Francis Tekonnang: Beia and Ioane
This is the second story that I have found written by Tekonnang. As far as I am aware there are no others available by him or, indeed, anyone else from Kiribati. I would love to be proved wrong about this. The previous one was only two pages long. This one is twenty-seven pages long. Both could be seen as sketches for longer works but, since he died in 1994, that is sadly not going to happen. This one tells of two young Kiribati natives. Ioane and Beia have both finished the school year. Ioane is probably going to leave school and go to work. He lives with his father, Maremare, a widower. Beia is living with her mother, Nimanoa, but both plan to return to Tarawa, where Nare, Beia’s father, lives. Nare is out of work and is living with his niece, Maria. He is actively looking for work but there are not many jobs available. Ioane is clearly attracted to Beia and, as is the custom, has used a go-between, a relative, Teretia, to contact Beia. However, after the end of the school year, though he knows Beia is leaving the island, he focuses on his work and neglects her. Ioane is involved with the local church, where he sings. He also collects coconuts, makes toddy and traps bush-fowl, at which he seems particularly adept.

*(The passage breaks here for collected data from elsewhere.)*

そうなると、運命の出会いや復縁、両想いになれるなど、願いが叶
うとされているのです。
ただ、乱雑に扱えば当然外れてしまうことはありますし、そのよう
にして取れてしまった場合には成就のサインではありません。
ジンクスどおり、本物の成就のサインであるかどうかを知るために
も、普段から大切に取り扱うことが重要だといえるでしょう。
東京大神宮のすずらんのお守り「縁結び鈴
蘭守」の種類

Meanwhile, Beia and Nimanoa return to Tarawa. Nare is still struggling to find work. He applies for a job on a water project but is not successful. He does get a small job, building a fence for a local man, though his lack of English is something of a hindrance. Meanwhile, Beia starts at a new school – Nare and Nimanoa somehow find the necessary school fees – and meets Tenten, a brash young man. Ioane and Beia have exchanged a couple of letters but when he does not hear from her, Ioane is concerned and tells his father that is going to Tarawa to find a job. He goes to stay with his uncle (turning up unannounced) but he, too, struggles to find a job before finding some work as a casual docker. Meanwhile he goes to a local dance with a friend, where he sees Beia with Tenten. Sadly, things do not work out with Beia and Ioane and he heads back home. It is a fairly simple story but well told and could have been developed into a novel. It also gives us an interesting glimpse into Kiribati culture, so is worth reading if you can find it.